The patented capsule endoscope takes two frames a second during its passage through the gastro-intestinal tract. These are then downloaded to enable doctors to detect problems.

Packaging

SIG scores at Sun-Rype

Canadian fruit snacks maker Sun-Rype Products has implemented a new contact-free automatic production and packaging process from SIG Pack Systems, to increase its production capacity and cut costs.

The British Columbia company makes top quality fruit juices and snacks. These range from 100% pure fruit juices through to its Fruit to go and Energy to go fruit snack bars. A change in the fruit bars’ recipe prompted the decision to install the new line. 

Three customised SIGHBM high-speed flow wrappers can pack up to 700 bars a minute, double the former output. But the new, stickier recipe meant there must be no contact at all between the bars, which called for a new infeed system.  

Belt speeds were changed to ensure a regular gap between each bar and the overhead cross chain was slightly adapted. The stainless steel parts were coated with a very thin layer of Teflon to prevent the bars from sticking to the equipment.
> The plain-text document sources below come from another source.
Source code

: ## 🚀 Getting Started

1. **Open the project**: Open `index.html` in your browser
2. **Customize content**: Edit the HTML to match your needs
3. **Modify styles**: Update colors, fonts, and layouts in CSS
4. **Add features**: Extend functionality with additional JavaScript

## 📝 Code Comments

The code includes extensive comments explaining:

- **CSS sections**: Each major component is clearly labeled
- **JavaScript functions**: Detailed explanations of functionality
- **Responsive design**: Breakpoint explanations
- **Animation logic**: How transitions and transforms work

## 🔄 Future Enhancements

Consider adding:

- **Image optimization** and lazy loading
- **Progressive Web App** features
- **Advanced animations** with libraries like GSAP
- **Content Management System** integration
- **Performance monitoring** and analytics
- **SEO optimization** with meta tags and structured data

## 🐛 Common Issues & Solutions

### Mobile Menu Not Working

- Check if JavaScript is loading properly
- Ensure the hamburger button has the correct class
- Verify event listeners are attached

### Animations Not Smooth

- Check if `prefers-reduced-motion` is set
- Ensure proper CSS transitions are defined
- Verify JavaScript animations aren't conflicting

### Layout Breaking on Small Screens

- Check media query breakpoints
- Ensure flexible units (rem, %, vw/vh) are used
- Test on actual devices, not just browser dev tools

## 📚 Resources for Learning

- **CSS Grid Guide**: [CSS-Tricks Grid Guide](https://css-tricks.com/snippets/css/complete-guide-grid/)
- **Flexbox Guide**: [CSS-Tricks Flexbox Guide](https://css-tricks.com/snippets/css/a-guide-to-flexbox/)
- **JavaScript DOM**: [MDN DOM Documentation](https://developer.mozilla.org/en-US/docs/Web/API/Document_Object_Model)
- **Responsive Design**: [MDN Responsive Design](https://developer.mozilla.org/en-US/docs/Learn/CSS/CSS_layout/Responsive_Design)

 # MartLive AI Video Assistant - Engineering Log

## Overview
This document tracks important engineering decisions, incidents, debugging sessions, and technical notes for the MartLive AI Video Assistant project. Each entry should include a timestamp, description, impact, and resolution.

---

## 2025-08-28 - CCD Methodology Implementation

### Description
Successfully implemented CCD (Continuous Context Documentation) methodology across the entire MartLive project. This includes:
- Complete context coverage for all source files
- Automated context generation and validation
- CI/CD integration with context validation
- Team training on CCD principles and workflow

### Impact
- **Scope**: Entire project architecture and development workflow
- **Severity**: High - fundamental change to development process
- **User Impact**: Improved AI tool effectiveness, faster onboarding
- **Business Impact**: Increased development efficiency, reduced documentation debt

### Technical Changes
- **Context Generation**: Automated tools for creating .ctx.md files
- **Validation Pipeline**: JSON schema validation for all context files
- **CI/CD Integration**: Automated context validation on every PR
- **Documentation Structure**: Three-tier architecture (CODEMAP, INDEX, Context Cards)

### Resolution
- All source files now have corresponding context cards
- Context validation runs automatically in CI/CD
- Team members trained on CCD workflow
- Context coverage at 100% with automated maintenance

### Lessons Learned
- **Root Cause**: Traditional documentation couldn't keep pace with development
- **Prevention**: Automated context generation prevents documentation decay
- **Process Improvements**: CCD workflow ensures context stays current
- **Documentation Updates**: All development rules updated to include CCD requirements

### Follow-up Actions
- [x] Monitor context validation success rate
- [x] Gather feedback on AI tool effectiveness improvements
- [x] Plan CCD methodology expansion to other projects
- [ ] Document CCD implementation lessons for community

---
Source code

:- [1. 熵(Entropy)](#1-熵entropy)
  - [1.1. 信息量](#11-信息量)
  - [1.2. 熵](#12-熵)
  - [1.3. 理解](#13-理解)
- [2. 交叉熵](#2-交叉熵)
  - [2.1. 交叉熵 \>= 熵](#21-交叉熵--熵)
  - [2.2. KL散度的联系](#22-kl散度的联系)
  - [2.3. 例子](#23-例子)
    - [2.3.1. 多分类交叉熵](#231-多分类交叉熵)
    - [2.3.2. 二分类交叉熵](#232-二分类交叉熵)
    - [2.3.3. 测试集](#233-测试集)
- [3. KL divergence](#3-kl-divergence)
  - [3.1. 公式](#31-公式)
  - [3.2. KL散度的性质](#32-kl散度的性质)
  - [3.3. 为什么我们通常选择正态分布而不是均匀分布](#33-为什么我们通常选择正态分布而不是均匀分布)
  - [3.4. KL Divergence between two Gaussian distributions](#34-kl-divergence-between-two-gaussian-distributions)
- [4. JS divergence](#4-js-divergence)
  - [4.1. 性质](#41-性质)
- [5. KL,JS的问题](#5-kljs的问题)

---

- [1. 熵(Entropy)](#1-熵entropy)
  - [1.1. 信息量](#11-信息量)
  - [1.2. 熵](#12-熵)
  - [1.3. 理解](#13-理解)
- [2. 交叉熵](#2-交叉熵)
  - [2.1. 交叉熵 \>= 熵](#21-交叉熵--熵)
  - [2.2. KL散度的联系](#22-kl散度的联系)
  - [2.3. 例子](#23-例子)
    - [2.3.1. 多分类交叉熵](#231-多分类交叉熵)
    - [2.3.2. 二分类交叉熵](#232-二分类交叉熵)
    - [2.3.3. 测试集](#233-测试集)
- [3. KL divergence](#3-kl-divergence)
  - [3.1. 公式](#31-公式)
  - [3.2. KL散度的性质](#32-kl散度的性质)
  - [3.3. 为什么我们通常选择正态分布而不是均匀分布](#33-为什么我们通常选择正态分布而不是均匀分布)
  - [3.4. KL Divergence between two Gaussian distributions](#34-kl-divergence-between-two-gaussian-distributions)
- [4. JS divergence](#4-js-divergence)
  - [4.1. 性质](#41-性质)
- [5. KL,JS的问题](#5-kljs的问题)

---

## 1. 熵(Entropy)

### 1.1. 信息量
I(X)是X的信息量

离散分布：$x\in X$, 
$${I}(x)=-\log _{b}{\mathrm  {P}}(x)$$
Sig also installed a SIGTTL toploading robot to automate the final packing into transport boxes.

I can see clearly now

US-based Graham Packaging has given Signature-owned Libby’s a “clear” advantage in the canned fruit market with a new transparent polypropylene (PP) plastic jar for its California-grown sliced peaches, apricot halves, and fruit medley.

Kathy Sheldon, vice president, marketing, of Signature Fruit Company, said “We are making the product visible to people, so they can see for themselves the superior quality of what they’re buying for their families.”

The lightweight, multi-layer, wide-mouth polypropylene container is believed to be the first le to withstand the 93.5 degrees Celsius for 45 minutes retort process.

The new jar incorporates vacuum panels that “barrel out” when heated and then pull back into shape after cooling. The six-layer walls include an oxygen barrier and an ultraviolet absorber. The jar weighs 695g net and holds 680ml. Graham also claims the plastic jar is easier to grip than metal cans, doesn’t break, runs better on filling lines, and is lighter.

Fast test for water vapour

There is a new quick and simple way to test water vapour permeability and transmission rates for most types of packaging, films, coatings and containers.

The Versaperm WVTR (Water Vapour Transmission) meter can test several samples at once, giving a reading in as little as 30 minutes that is accurate to better than one part per million (with some samples a few parts per hundred million). Sensitivities are in the range 0.05 to 3200g/m2/day.